Arada diğer adalara da uğrardık. Yakın zamanda kaybettiğim oyuncu arkadaşım Rana Cabbar çok severdi Burgaz’ı ve Sait Faik’i. Burgazada o kadar değişmedi gördüğüm kadarıyla. Fakat Kınalıada epeyce değişmiş geldi gözüme. O yıllarda Kınalıada sahillerine, denize girmeye gelirdi insanlar. Evlerin kapılarını çalanlar olurdu tuvalete girmek için. Kimse içeri almazdı tabii. Gülerek hatırlarım o günleri…”

Aynı adalarda olduğu gibi denizle iç içe bir hayat var Paleo Faliro’da. Arka sokaklarda yürürken gördüğünüz evlerin, ada evlerinde olduğu gibi kimi mütevazi, kimi alımlı. Ağaçlar kaldırım kenarlarında kol kanat geriyor yoldan gelip geçenlere. Yokuş başlarından görünen bir tutam maviye kavuşmak için acele ediyor adımlarınız. Bahçeler türlü türlü çiçek kokuyor, çatılarda kuşlar cirit atıyor. Ada havasını işte o an hissediyor insan içinde. Belli ki bu yüzden seçmiş Paleo Faliro’yu Stefanos Bey:

“Paleo Fairo’yu seviyorum; denizi ve adaları görüyor evim. Büyükada’daki günlerimi anımsatıyor manzaralar. Uzakta görünen o adalara gidesim pek gelmez, bir Büyükada değil hiçbiri ama seyretmeyi severim.”

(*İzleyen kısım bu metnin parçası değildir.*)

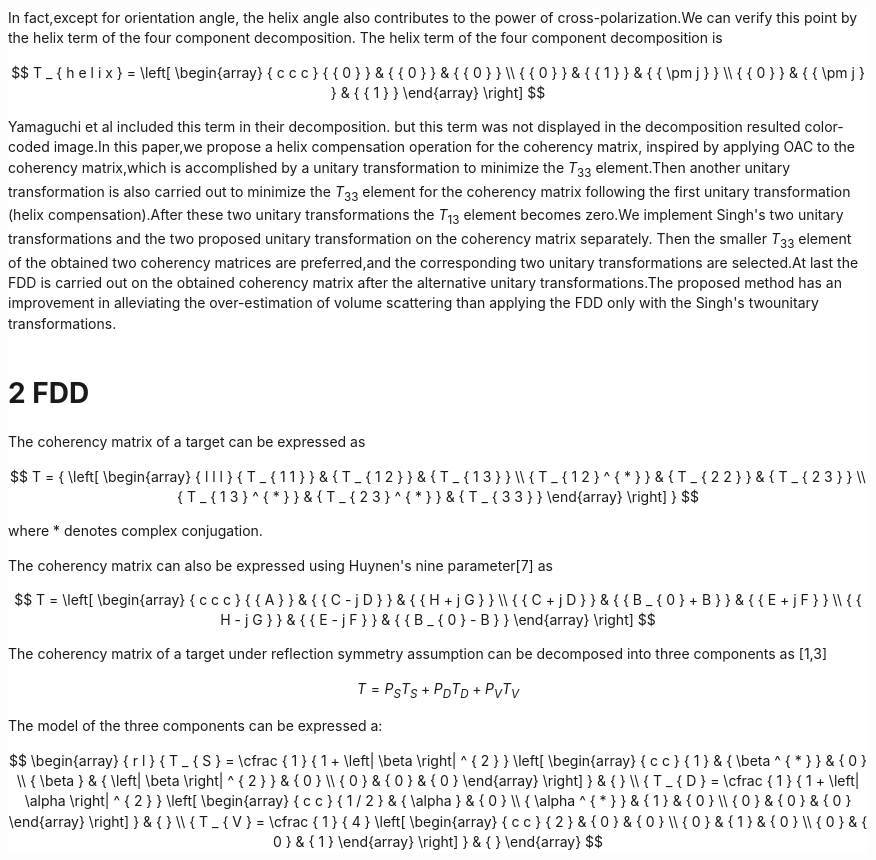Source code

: In fact,except for orientation angle, the helix angle also contributes to the power of cross-polarization.We can verify this point by the helix term of the four component decomposition. The helix term of the four component decomposition is

$$
T _ { h e l i x } = \left[ \begin{array} { c c c } { { 0 } } & { { 0 } } & { { 0 } } \\ { { 0 } } & { { 1 } } & { { \pm j } } \\ { { 0 } } & { { \pm j } } & { { 1 } } \end{array} \right]
$$

Yamaguchi et al included this term in their decomposition. but this term was not displayed in the decomposition resulted color-coded image.In this paper,we propose a helix compensation operation for the coherency matrix, inspired by applying OAC to the coherency matrix,which is accomplished by a unitary transformation to minimize the $T _ { 3 3 }$ element.Then another unitary transformation is also carried out to minimize the $T _ { 3 3 }$ element for the coherency matrix following the first unitary transformation (helix compensation).After these two unitary transformations the $T _ { 1 3 }$ element becomes zero.We implement Singh's two unitary transformations and the two proposed unitary transformation on the coherency matrix separately. Then the smaller $T _ { 3 3 }$ element of the obtained two coherency matrices are preferred,and the corresponding two unitary transformations are selected.At last the FDD is carried out on the obtained coherency matrix after the alternative unitary transformations.The proposed method has an improvement in alleviating the over-estimation of volume scattering than applying the FDD only with the Singh's twounitary transformations.

# 2 FDD

The coherency matrix of a target can be expressed as

$$
T = { \left[ \begin{array} { l l l } { T _ { 1 1 } } & { T _ { 1 2 } } & { T _ { 1 3 } } \\ { T _ { 1 2 } ^ { * } } & { T _ { 2 2 } } & { T _ { 2 3 } } \\ { T _ { 1 3 } ^ { * } } & { T _ { 2 3 } ^ { * } } & { T _ { 3 3 } } \end{array} \right] }
$$

where $*$ denotes complex conjugation.

The coherency matrix can also be expressed using Huynen's nine parameter[7] as

$$
T = \left[ \begin{array} { c c c } { { A } } & { { C - j D } } & { { H + j G } } \\ { { C + j D } } & { { B _ { 0 } + B } } & { { E + j F } } \\ { { H - j G } } & { { E - j F } } & { { B _ { 0 } - B } } \end{array} \right]
$$

The coherency matrix of a target under reflection symmetry assumption can be decomposed into three components as [1,3]

$$
T = P _ { S } T _ { S } + P _ { D } T _ { D } + P _ { V } T _ { V }
$$

The model of the three components can be expressed a:

$$
\begin{array} { r l } { T _ { S } = \cfrac { 1 } { 1 + \left| \beta \right| ^ { 2 } } \left[ \begin{array} { c c } { 1 } & { \beta ^ { * } } & { 0 } \\ { \beta } & { \left| \beta \right| ^ { 2 } } & { 0 } \\ { 0 } & { 0 } & { 0 } \end{array} \right] } & { } \\ { T _ { D } = \cfrac { 1 } { 1 + \left| \alpha \right| ^ { 2 } } \left[ \begin{array} { c c } { 1 / 2 } & { \alpha } & { 0 } \\ { \alpha ^ { * } } & { 1 } & { 0 } \\ { 0 } & { 0 } & { 0 } \end{array} \right] } & { } \\ { T _ { V } = \cfrac { 1 } { 4 } \left[ \begin{array} { c c } { 2 } & { 0 } & { 0 } \\ { 0 } & { 1 } & { 0 } \\ { 0 } & { 0 } & { 1 } \end{array} \right] } & { } \end{array}
$$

Atina merkezine dönmek için tramvaya bindiğim dönüş yolunda, bu kez de Adalar-İstanbul vapur yolculuğu düşüyor aklıma. Denizin serinliği, sokakların sakinliği, gül reçeli kokan masalar, aheste çekilen kürekler, bir köşesine şarap şişesi konulmuş sandallar, yazarın öpüp de denize geri attığı balıklar… Sanki her şey geride kalmış. İnsanlar, araçlar, sesler giderek sıklaşıyor. Yanımda bir de küçük bir çocuk var artık. En neşeli anılarını adada öylece bırakmış olan o küçük çocuk, benimle bu tramvayda.